Editing Lives and Letters
“I work on newspapers and the wider world of Grub Street in the late Seventeenth and early Eighteenth Centuries: writers, printers, booksellers, and slightly shop-soiled aristocrats. I examine the lives these people lived, often all rubbing up alongside each other in a small handful of London streets, and the newspapers, magazines, and books they produced.
I'm currently publishing a lot of research on a Jacobite newspaper-man called Nathaniel Mist. Mist was absolutely loathed by the governments of the day and he was eventually forced into exile in France after his paper published a scandalous libel on the king, the king's father, the king's mistress, and the prime minister. Naturally, the paper was a commercial triumph.
“I've also just started work on a new project, examining the strained family life of Henry St John, Viscount Bolingbroke, the tory statesman and philosopher, as his step-sister launches into an affair with a minor poet and his despised father so inconsiderately refuses to die.
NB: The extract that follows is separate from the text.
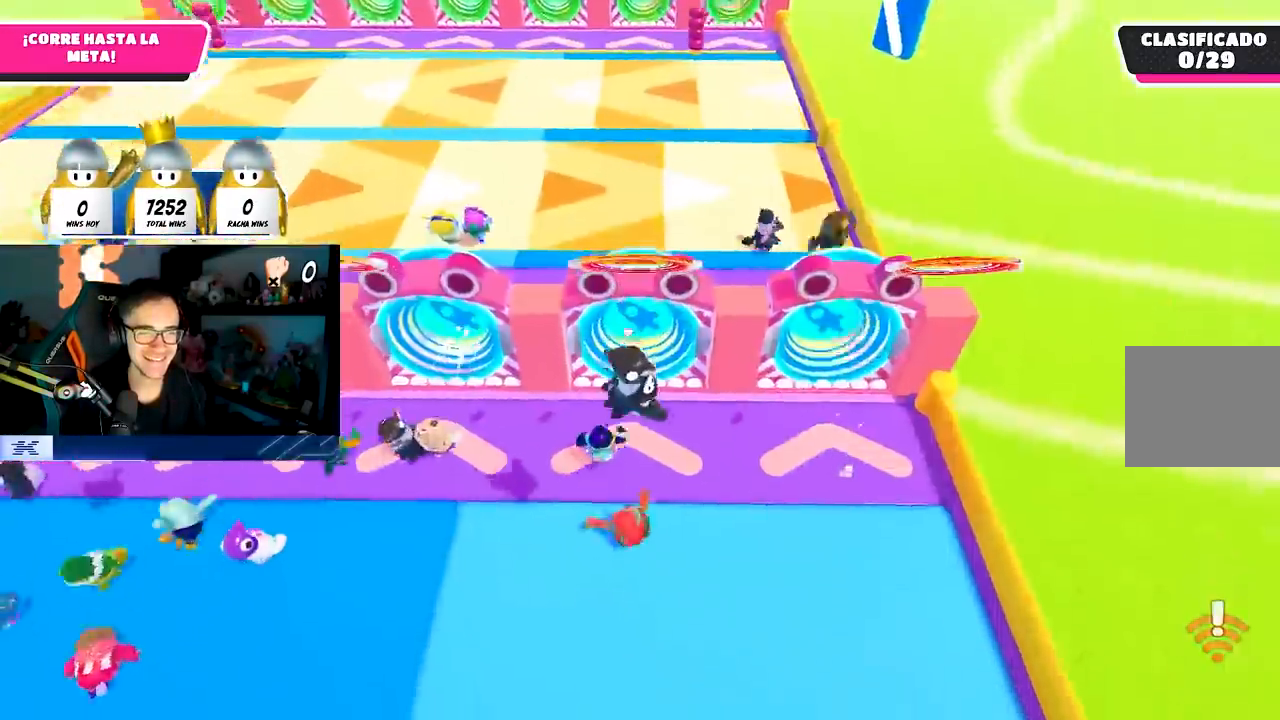
{"buttons": [], "left_stick": "up-right", "right_stick": "center", "events": [[133, "right_stick", "down"], [217, "right_stick", "center"]]}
I was drawn to these areas of research through an interest in hack journalism: it's such a strange and yet attractive way to earn a living. Grub Street is teeming with fascinating, obscure, but amazingly well-documented lives. These lives can be used to illustrate, contextualise, and test some of the larger claims we make about the past, whether in political, cultural, or economic history.
As someone new to the College, Queen Mary has always struck me as an amazingly productive and supportive place for postgraduates.”